Распустить свивальника сиянье,
окропить остывшим молоком,
убаюкать в неземной саванне,
подтыкая саван облаков.
«Агнец Божий приявший все грехи мира». Из самой глубины души, из-под высокого сопрано выходит наружу голос возражения в споре с судьбой и богом – насыщенное, полнозвучное, тяжеловесное меццо-сопрано. «Гремит безжалостная медь: не ты, но первенец, но ангел был призван первым умереть».
«Тихий свет да светит им вечно, Господи!

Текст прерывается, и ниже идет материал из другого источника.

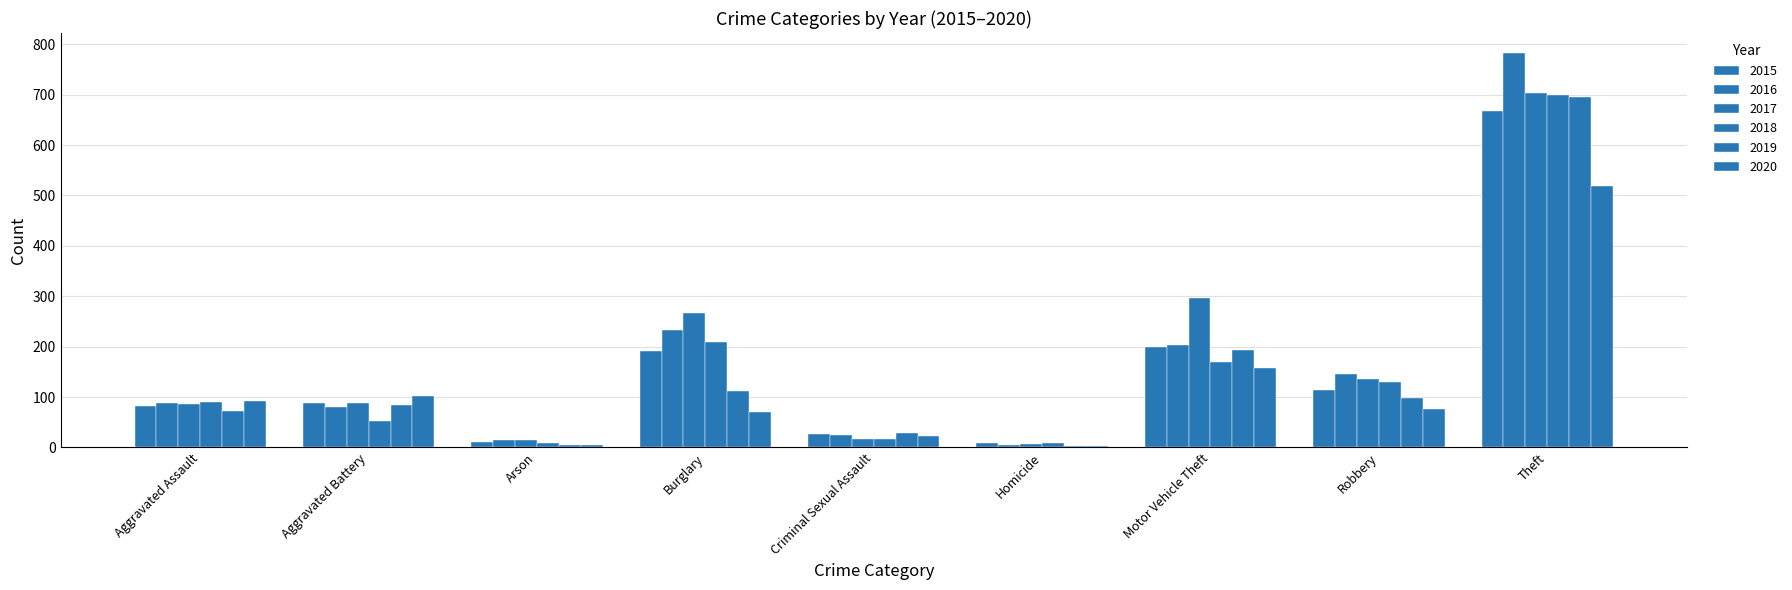

How many data points does each series have?

9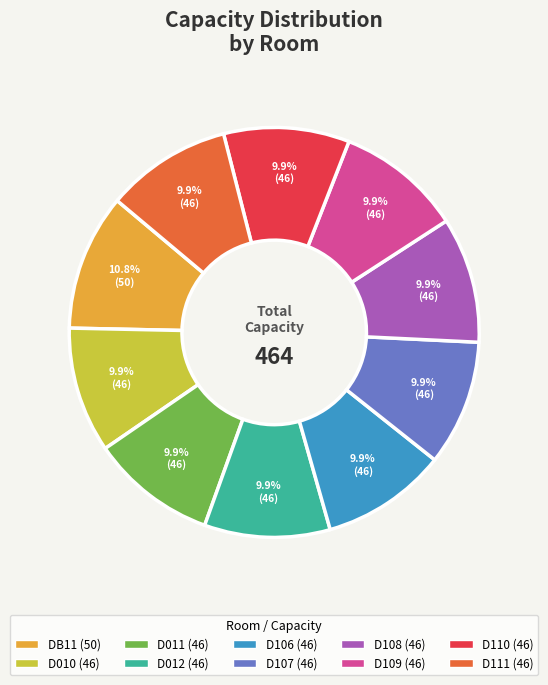

Do D110 and D108 together represent more than half of the pie?

No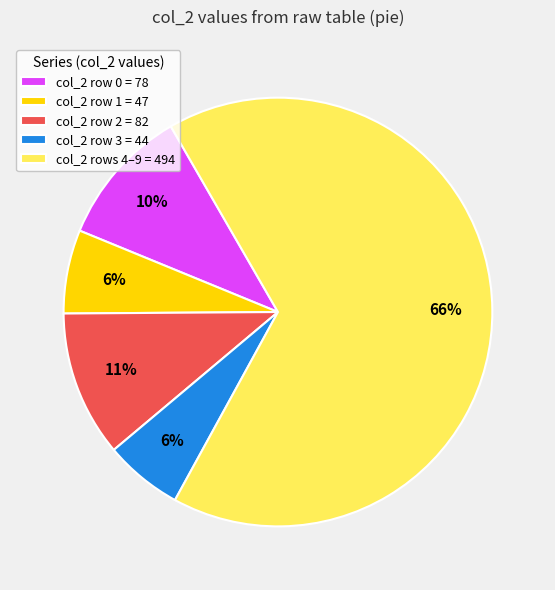

Is the sum of col_2 row 2 = 82 and col_2 rows 4–9 = 494 greater than half?

Yes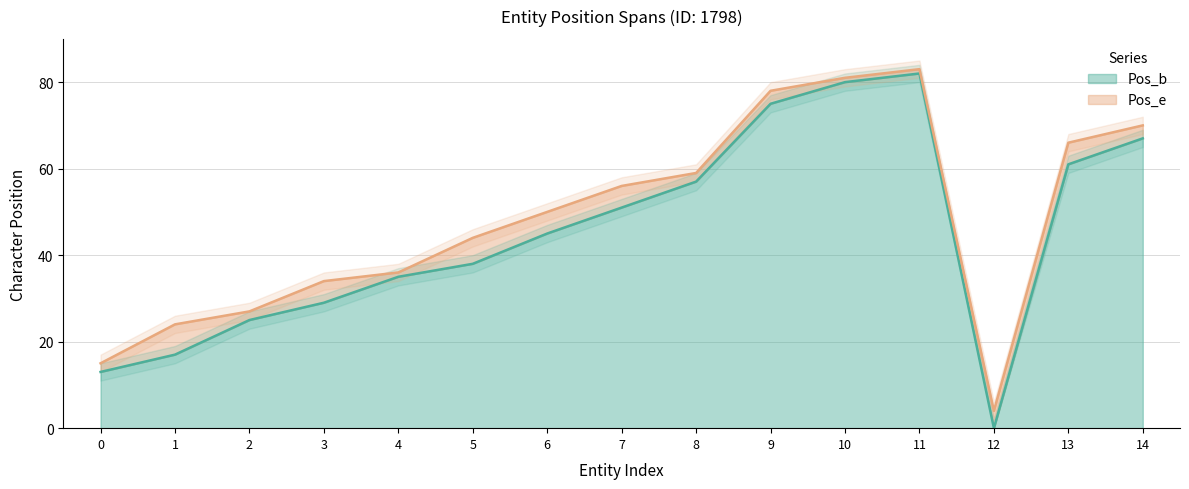

At how many categories does at least one series exceed 24?

12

Да светит купно со святыми, ибо благ сей». Звучит ли в «Lux aeterna» торжественный гимн, возвещающий победу света? Нет, не так заканчивает поэт-композитор свой «Вечный упокой». Эта последняя часть «Реквиема» особенно напевна, она льется спокойно и отрешенно, будто голос ангела или едва слышимый шепот матери. Спокойная, постепенно стихающая колыбельная.
Когда-нибудь с зубца в механике небесной
сорвёшься ты, взлетя раскрученной пращой,
со свистом, промерцав, опишешь круг над бездной
и выронишь дитя падучею звездой.
Поэтический цикл «Реквием» – удивительная удача автора, вершина «материнской» лирики Шварцман. В нем нет страха смерти – наоборот, царит настроение просветленности, добра и любви. Стихи написаны ярко, страстно, динамически интонационно и пленяют мелодией – скромной, мягкой, гибкой. Лирика Майи Шварцман необычайно светла и согрета трогательным проникновенным чувством. Это глубокие стихи о смысле человеческой жизни, о смерти и вечном покое.